La Casita-Garciasville is a former census-designated place (CDP) in Starr County, Texas, United States. The population was 2,177 at the 2000 census.

Prior to the 2010 census, the CDP was deleted and parts were taken to form Amada Acres, Chaparrito, La Casita, Loma Linda East, Manuel Garcia, Manuel Garcia II, Olivia Lopez de Gutierrez, Ramirez-Perez and Victoria Vera CDPs.

Geography
La Casita-Garciasville is located at  (26.326127, -98.707054).

According to the United States Census Bureau, the CDP has a total area of 4.4 square miles (11.3 km2), of which 4.3 square miles (11.2 km2) is land and 0.04 square mile (0.1 km2) (0.68%) is water.

Demographics
As of the census of 2000, there were 2,177 people, 562 households, and 501 families residing in the CDP. The population density was 501.0 people per square mile (193.7/km2). There were 668 housing units at an average density of 153.7/sq mi (59.4/km2). The racial makeup of the CDP was 87.74% White, 0.05% Native American, 10.52% from other races, and 1.70% from two or more races. Hispanic or Latino of any race were 99.13% of the population.
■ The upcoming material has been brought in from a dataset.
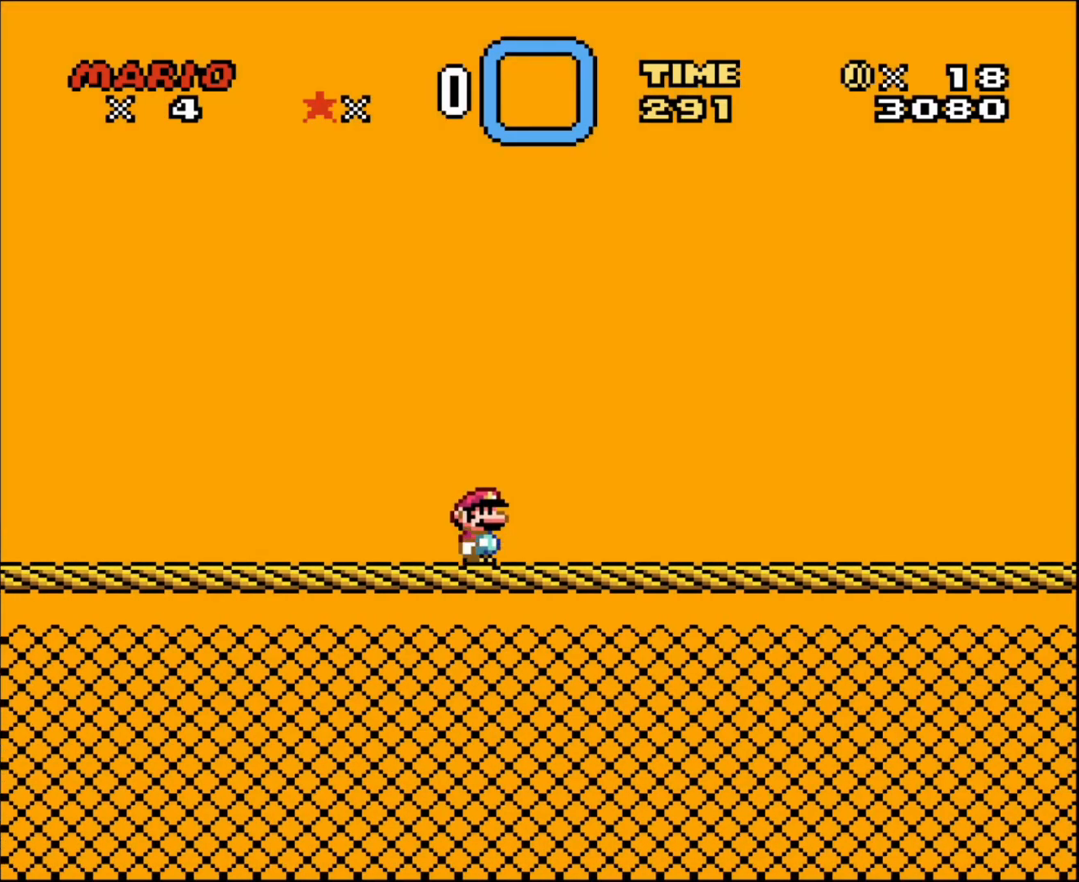
{"buttons": [], "events": [[67, "DPAD_RIGHT", "up"], [150, "DPAD_RIGHT", "down"], [250, "DPAD_RIGHT", "up"], [367, "DPAD_RIGHT", "down"], [500, "DPAD_RIGHT", "up"]]}
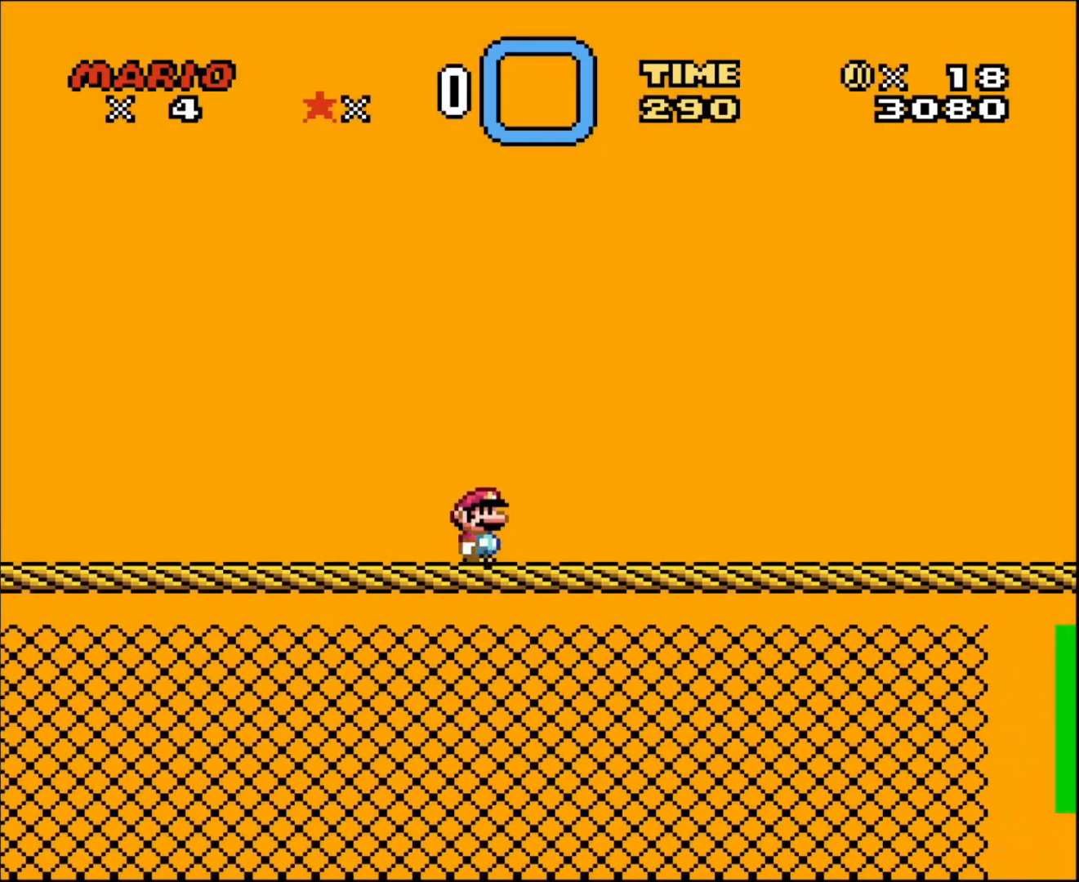
{"buttons": [], "events": [[133, "DPAD_RIGHT", "down"], [217, "DPAD_RIGHT", "up"], [350, "DPAD_RIGHT", "down"], [467, "DPAD_RIGHT", "up"]]}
There were 562 households, out of which 56.0% had children under the age of 18 living with them, 69.0% were married couples living together, 15.8% had a female householder with no husband present, and 10.7% were non-families. 10.5% of all households were made up of individuals, and 4.8% had someone living alone who was 65 years of age or older. The average household size was 3.87 and the average family size was 4.19.

In the CDP, the population was spread out, with 39.0% under the age of 18, 11.1% from 18 to 24, 27.4% from 25 to 44, 15.0% from 45 to 64, and 7.5% who were 65 years of age or older. The median age was 25 years. For every 100 females, there were 104.4 males. For every 100 females age 18 and over, there were 94.7 males.

The median income for a household in the CDP was $15,921, and the median income for a family was $17,149. Males had a median income of $14,948 versus $11,442 for females. The per capita income for the CDP was $5,507. About 44.9% of families and 53.0% of the population were below the poverty line, including 64.2% of those under age 18 and 32.7% of those age 65 or over.

Education
Garciasville is served by the Rio Grande City Consolidated Independent School District.